La inflación en Dubái alcanza su máximo anual impulsada por el cierre del Estrecho de Ormuz

Centro comercial en Dubái. (EL CORREO)
El Fondo Monetario Internacional proyecta un crecimiento económico moderado para las economías del Golfo, mientras agencias como Fitch Ratings mantienen la calificación crediticia de Emiratos Árabes Unidos en AA-, gracias al respaldo de los ingresos energéticos
La inflación en Dubái casi se duplicó en tres meses como consecuencia de la interrupción del tránsito comercial en el estratégico Estrecho de Ormuz, generado por el conflicto entre Estados Unidos e Irán, alcanzando un máximo del 5,4% este mes. Aunque se espera una moderación hasta el 2,9% en diciembre, los expertos advierten que esta desaceleración podría reflejar una disminución de la demanda en sectores clave como el turismo, el comercio minorista y la hostelería.

El cierre del estrecho, por donde transita más del 20% del suministro mundial de petróleo y gas natural, disparó los precios del combustible, el transporte y los alimentos importados. Ryan Bohl, analista sénior de Oriente Medio y Norte de África en RANE, señaló al diario The National que las presiones inflacionarias podrían persistir aunque se alcance un alto el fuego, ya que la corrección de precios en sectores como alimentos y alquileres suele ser más lenta.

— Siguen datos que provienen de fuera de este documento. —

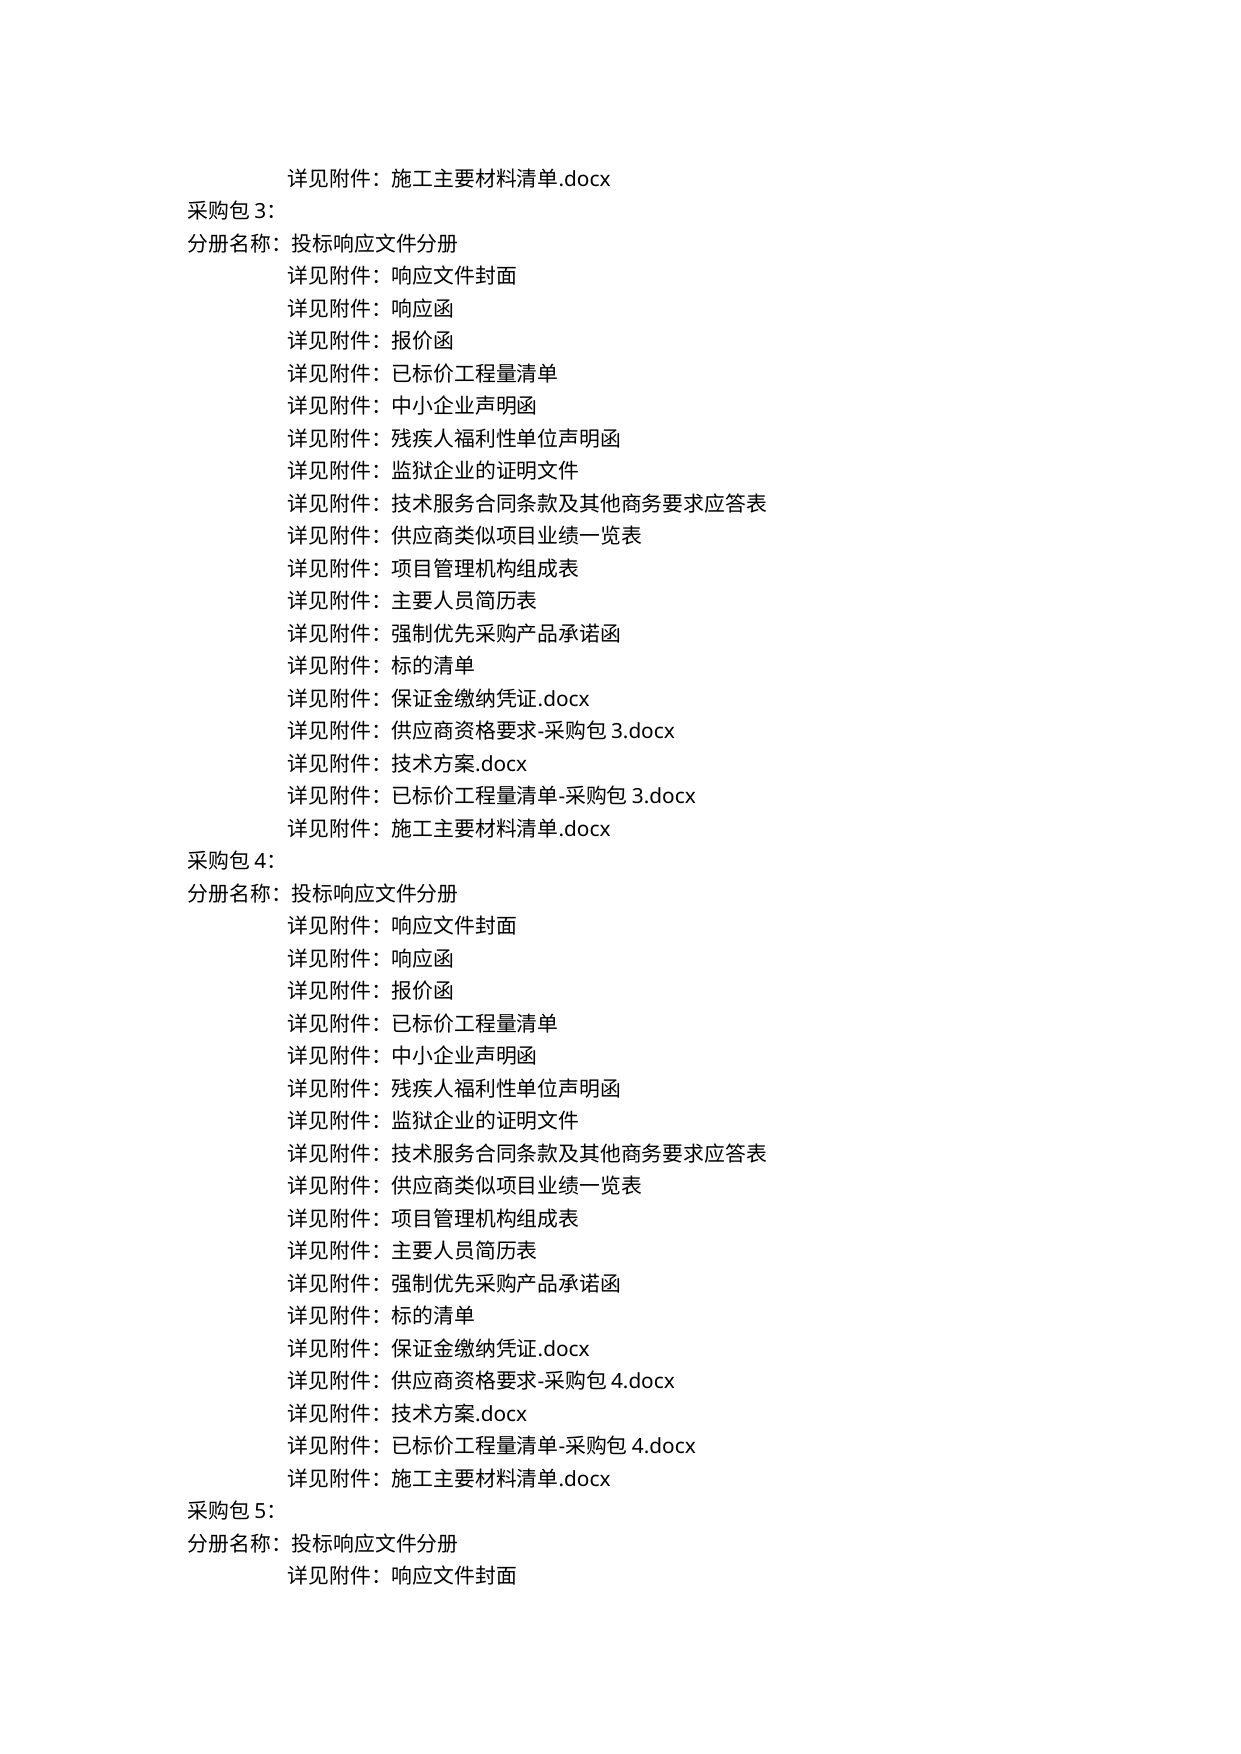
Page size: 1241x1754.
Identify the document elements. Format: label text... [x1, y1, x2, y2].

“La inflación no disminuirá uniformemente en todos los sectores; aunque los costes de transporte y combustible podrían ajustarse rápidamente, los precios de alimentos y vivienda permanecerán elevados a corto plazo”, indicó Sandeep Ganediwalla, socio regional de Redseer. Además, expuso que el consumidor en Dubái está “cauteloso pero no en pánico”, reorganizando prioridades hacia productos esenciales y limitando el gasto discrecional.

Los precios de los alimentos subieron un 5,3% solo en marzo, impulsados por los costes de transporte y la demanda estacional durante el Ramadán, mientras que el sector de alojamiento y restauración también mostró incrementos, según datos del Centro de Estadísticas de Dubái.

Autoridades locales y analistas internacionales coinciden en que una eventual reapertura del estrecho ayudaría a aliviar las tensiones inflacionarias, pero advierten que cualquier normalización llevará tiempo debido a los daños acumulados en las cadenas logísticas y la infraestructura comercial.

La economía de Dubái se enfrenta a una ralentización en el crecimiento turístico y comercial, con la salida de expatriados y un menor dinamismo en el mercado inmobiliario, según el Instituto de Finanzas Internacionales. El Fondo Monetario Internacional proyecta un crecimiento económico moderado para las economías del Golfo, mientras agencias como Fitch Ratings mantienen la calificación crediticia de Emiratos Árabes Unidos en AA-, gracias al respaldo de los ingresos energéticos.